Par ailleurs, le même groupe de recherches constate que l’audacieux résistant avait un fils. Ce dernier apprend, seulement à l’âge de 72 ans, le parcours héroïque d’un père, «Mort pour la France» alors que lui-même n’était pas encore né. En effet, pendant son séjour à Londres, Jean-Baptiste GIORGETTI  fait la connaissance de Maryse de ANDREÏS (1922-1954), jeune femme engagée volontaire dans les Forces Françaises Libres du général de GAULLE. De cette liaison, avec probablement échange de promesses, va naître en janvier 1945 à Marseille, un enfant prénommé Jean Marie. Sa jeune mère, malade et affaiblie, tiendra expressément -selon ses dernières volontés, peu avant son décès à l’âge de 32 ans en 1954- à ce qu’il soit élevé par ses grands parents paternels en Corse. C’est ainsi que le jeune adolescent âgé de 9 ans, devient un enfant du village de Venaco dès 1954. Beaucoup plus tard, en septembre 2017, toujours dans le cadre des recherches évoquées plus haut, c’est avec une très grande émotion que Jean Marie GIORGETTI, qui avait déjà et officiellement pris le nom de son père en 1995, découvre, juridiquement  par le biais des tests ADN, sa véritable filiation naturelle.
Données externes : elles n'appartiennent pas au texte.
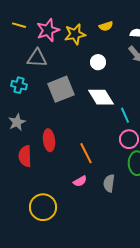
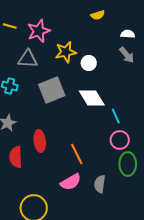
yellow semicircle: (106, 26) -> (98, 15), moved
yellow star: (75, 34) -> (66, 52), moved
pink semicircle: (80, 181) -> (71, 182), size x1.5

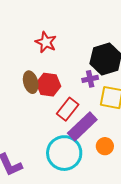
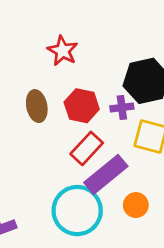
red hexagon: (49, 85) -> (82, 106), moved

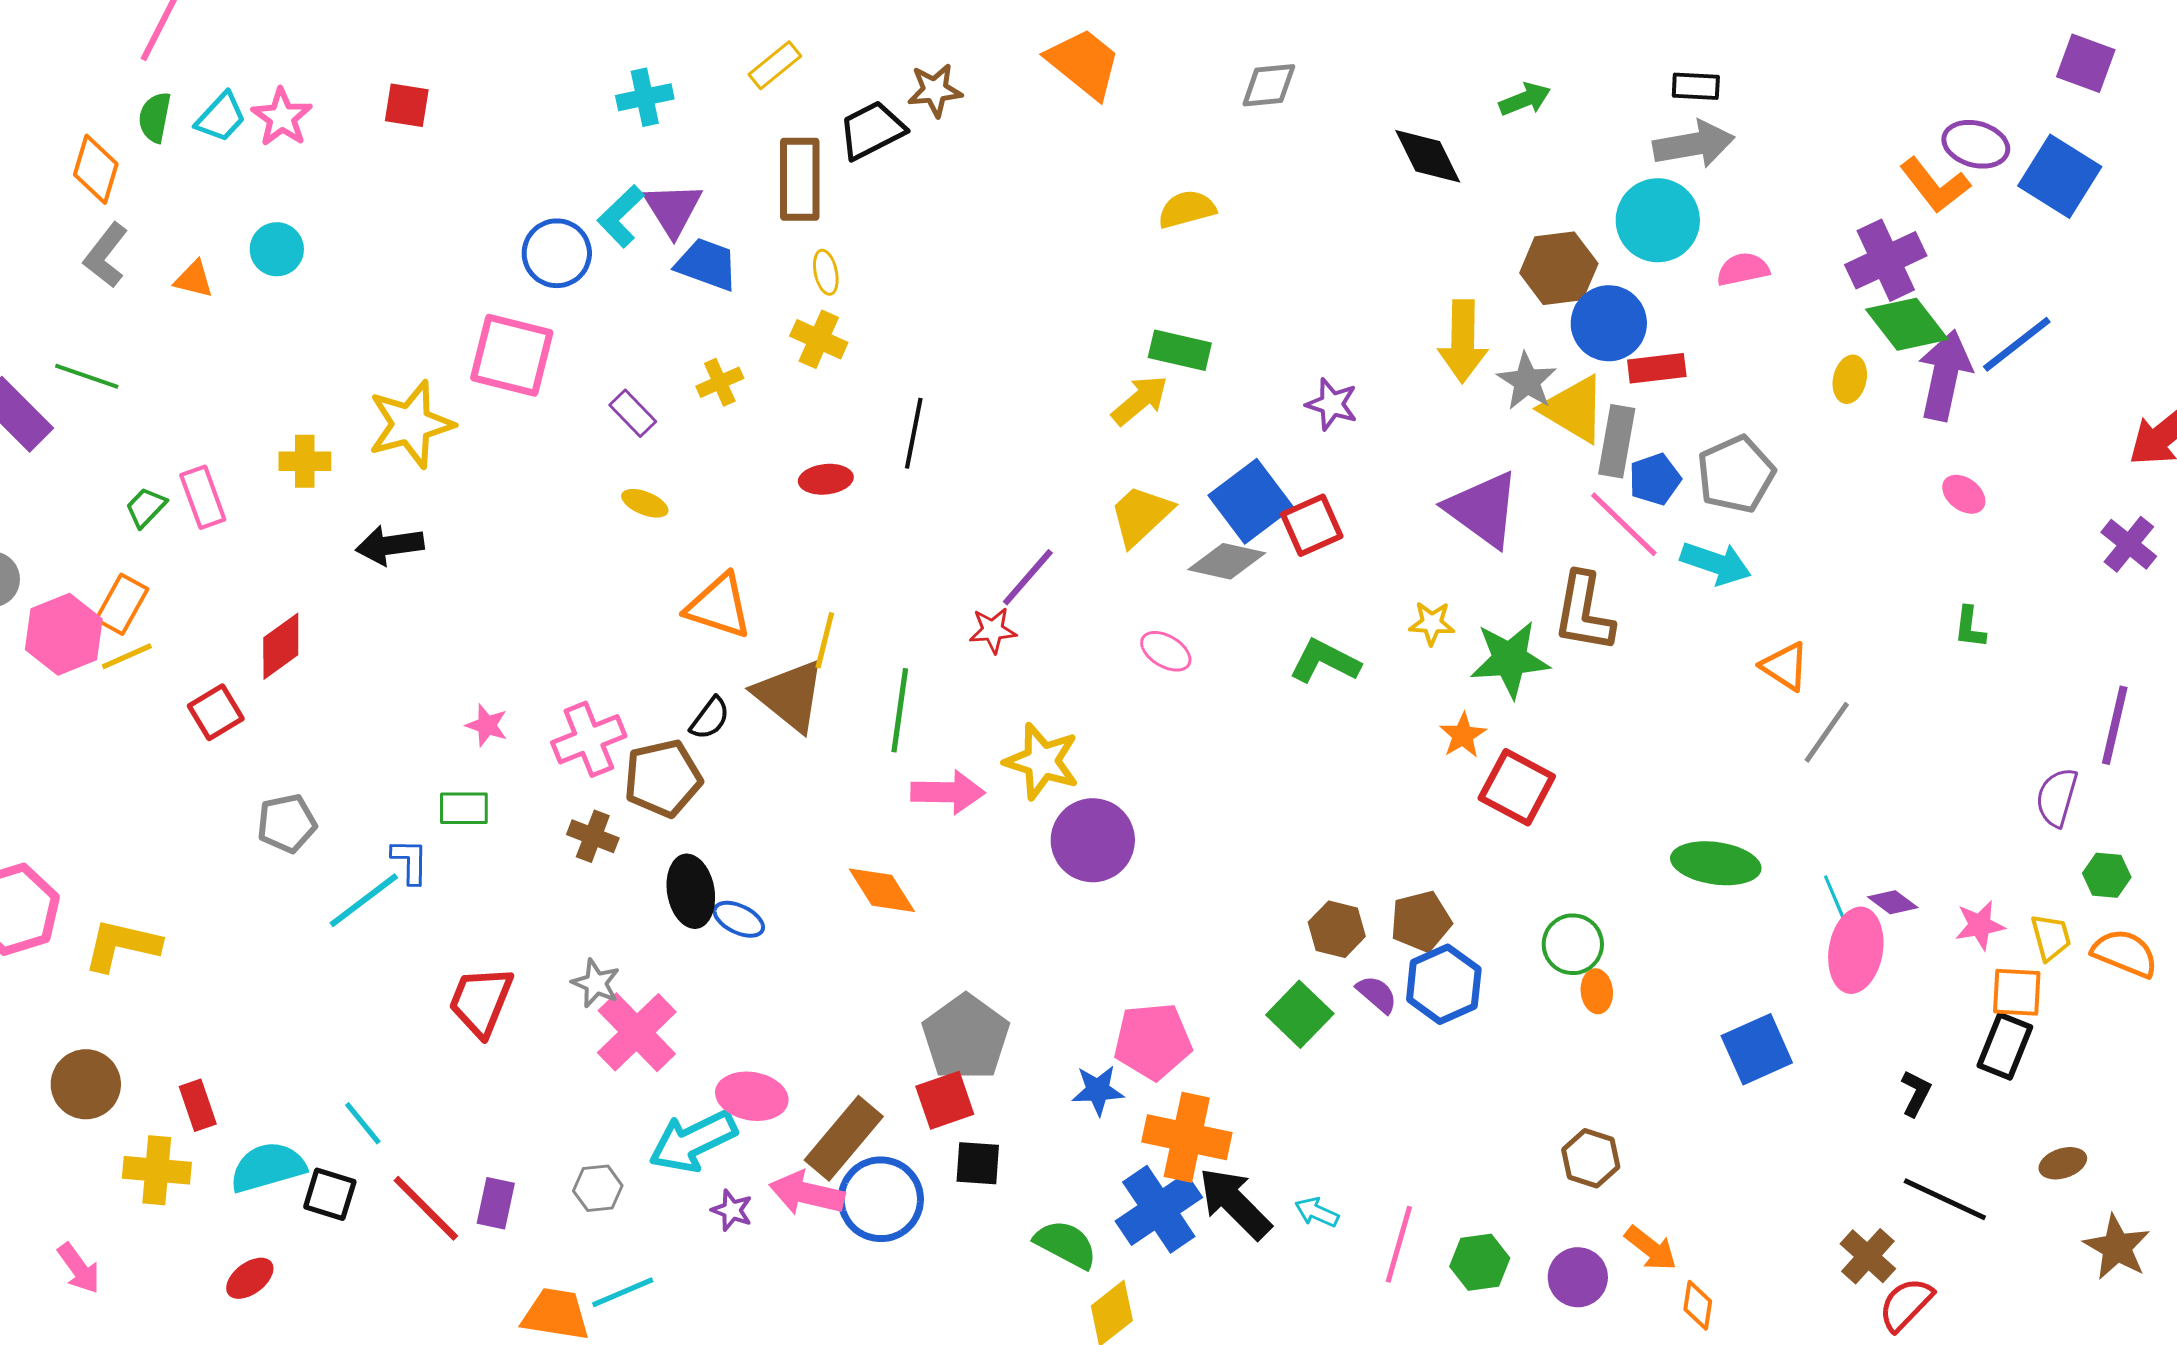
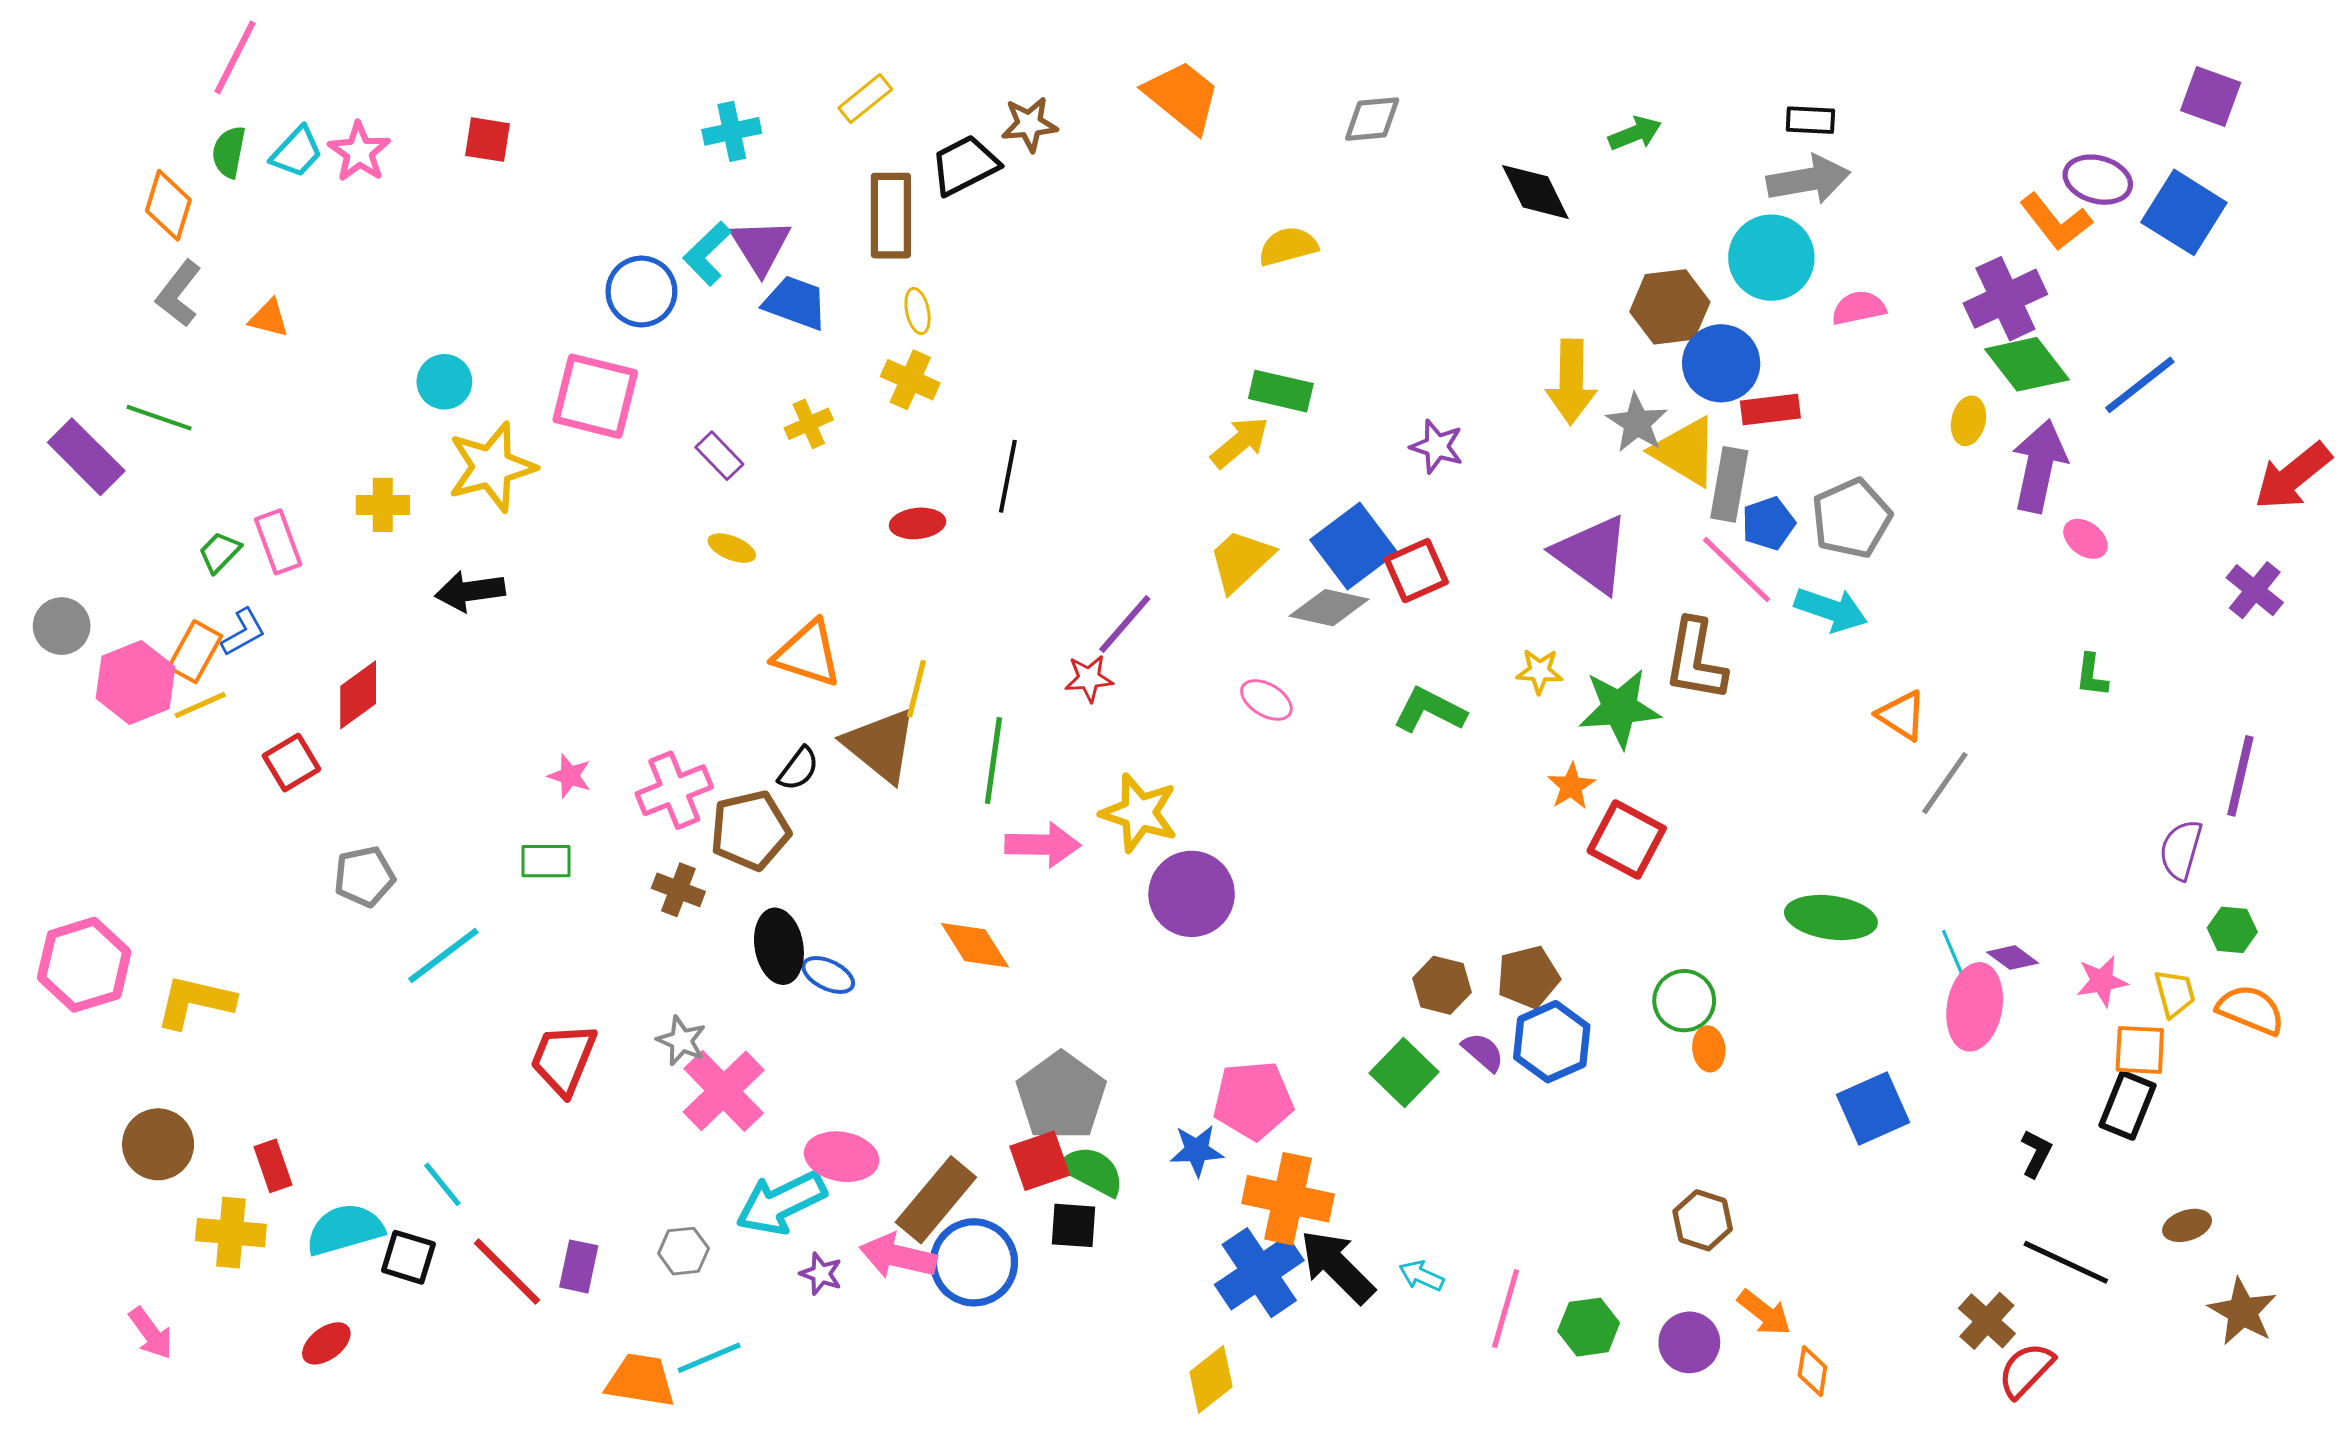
cyan circle: (277, 249) -> (444, 382), moved
purple arrow: (1945, 375) -> (2039, 466), moved
blue L-shape: (410, 861) -> (243, 632), moved, turned 60
green semicircle: (1066, 1244) -> (1092, 1171), moved

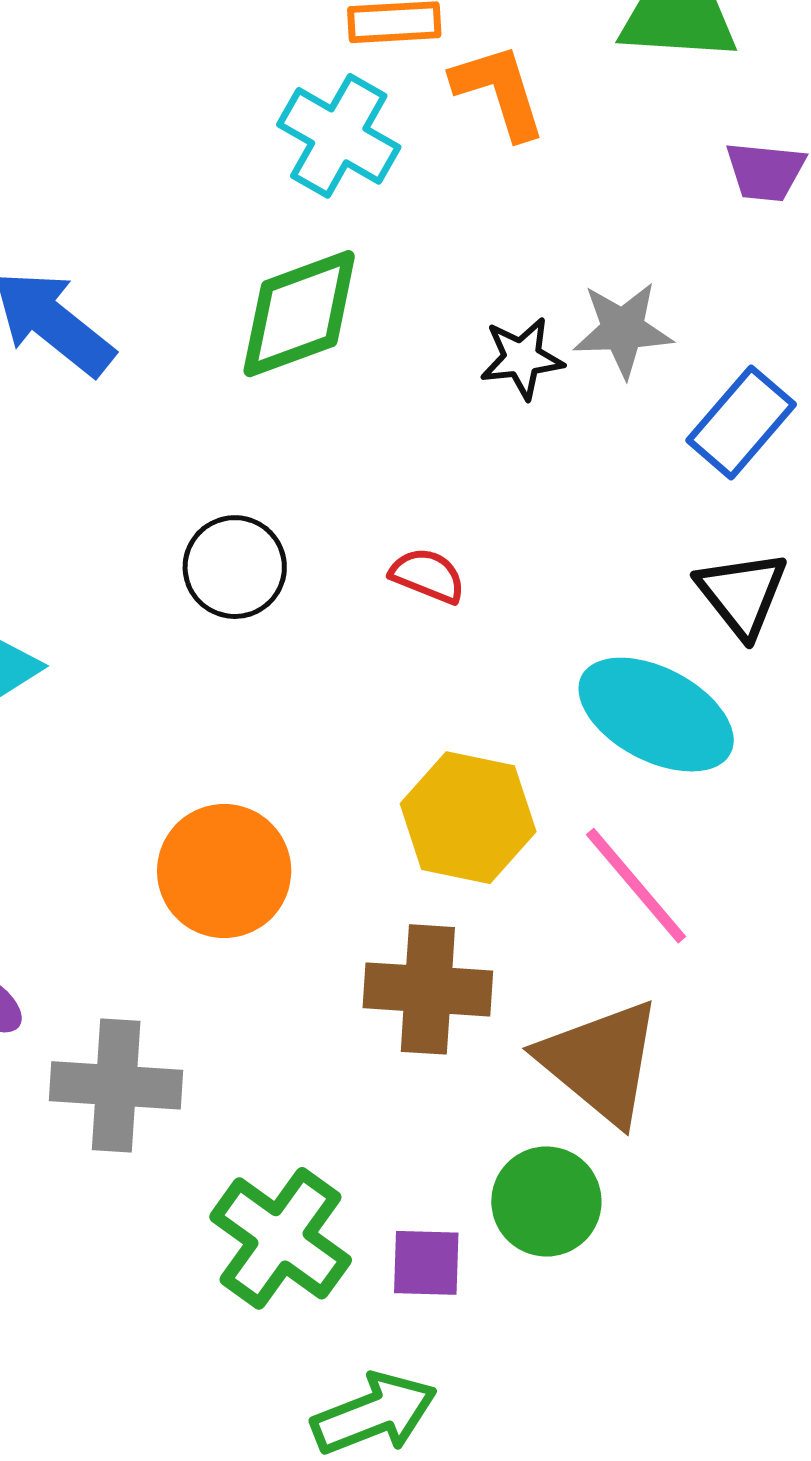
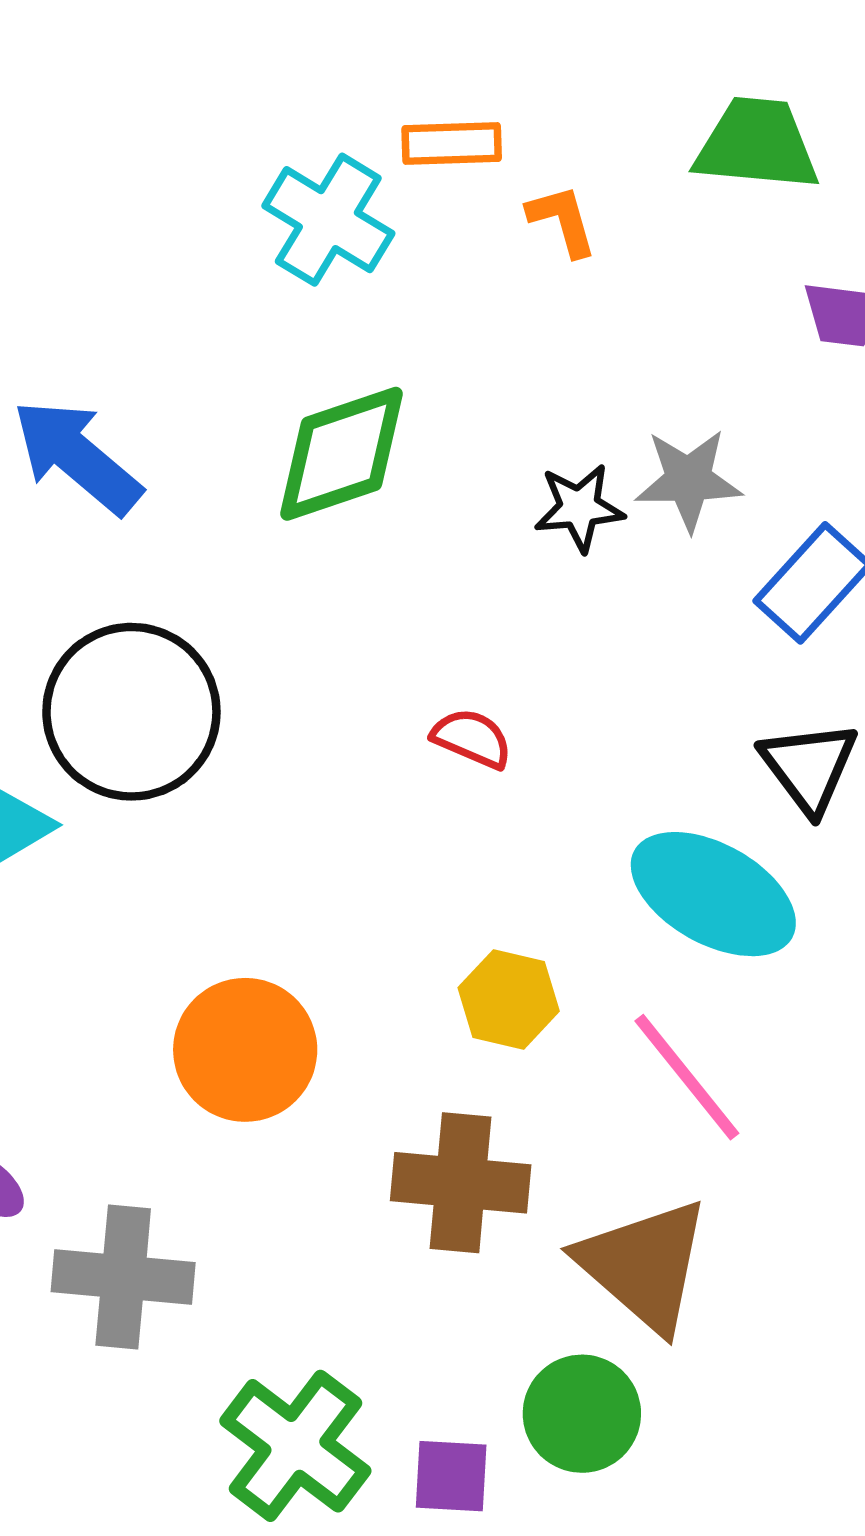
orange L-shape: (499, 91) -> (562, 220), size x0.7
cyan cross: (339, 136) -> (328, 220), moved
black circle: (235, 567) -> (131, 712), moved, size x1.6
yellow hexagon: (468, 818) -> (509, 999), size x0.7

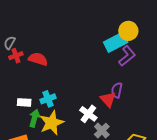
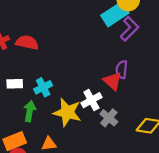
white rectangle: (24, 102) -> (15, 84), moved
white cross: (88, 114) -> (91, 100), turned 30
yellow star: (52, 123) -> (67, 112), moved, turned -30

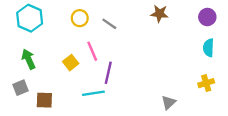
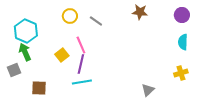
cyan hexagon: (30, 18) -> (26, 31), moved
purple line: (108, 73) -> (81, 64), moved
gray square: (21, 88) -> (14, 70), moved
Le parcours exemplaire de Jean-Baptiste André GIORGETTI, révélé au grand jour 73 ans après sa disparition, est celui d’un héroïque combattant qui, forçant l’admiration, doit rester une référence et un modèle pour la jeunesse. Après une vie bien courte, mais particulièrement intense sous l’uniforme, au service  exclusif des armes de la France, cet officier du grade de sous-lieutenant, ancien enfant de troupe, à la fois combattant lors des campagnes de Norvège et de France en 1940, prisonnier de guerre évadé, résistant en Corse, reprend du service en septembre 1943 à Alger puis à Londres avant d’être parachuté en France occupée. Trahi lâchement, capturé par la  Gestapo, il est torturé et exécuté sans avoir parlé, comme l’atteste la citation posthume à l’ordre du corps d’armée, qui lui a été attribuée en 1946. Animé par des convictions inébranlables, par un amour de l’action et du risque alliés à un patriotisme intransigeant, il tombe pour son pays à l’âge de 26 ans, en pur héros de la Résistance française.

   Raoul PIOLI, le 14 octobre 2017.

 

[1] Le gaulliste Henri MAILLOT (par ailleurs cousin du général de GAULLE) et le communiste Arthur GIOVONNI seront tous les deux faits Compagnons de la Libération par décret en date du 16 août 1944.

[2] Les agents secrets du BCRA ont une hiérarchie qui n’a rien à voir avec celle de l’armée régulière. Jean Baptiste GIORGETTI était un agent P2, chargé de mission de 3° classe, c’est-à-dire officier assimilé au grade de sous-lieutenant.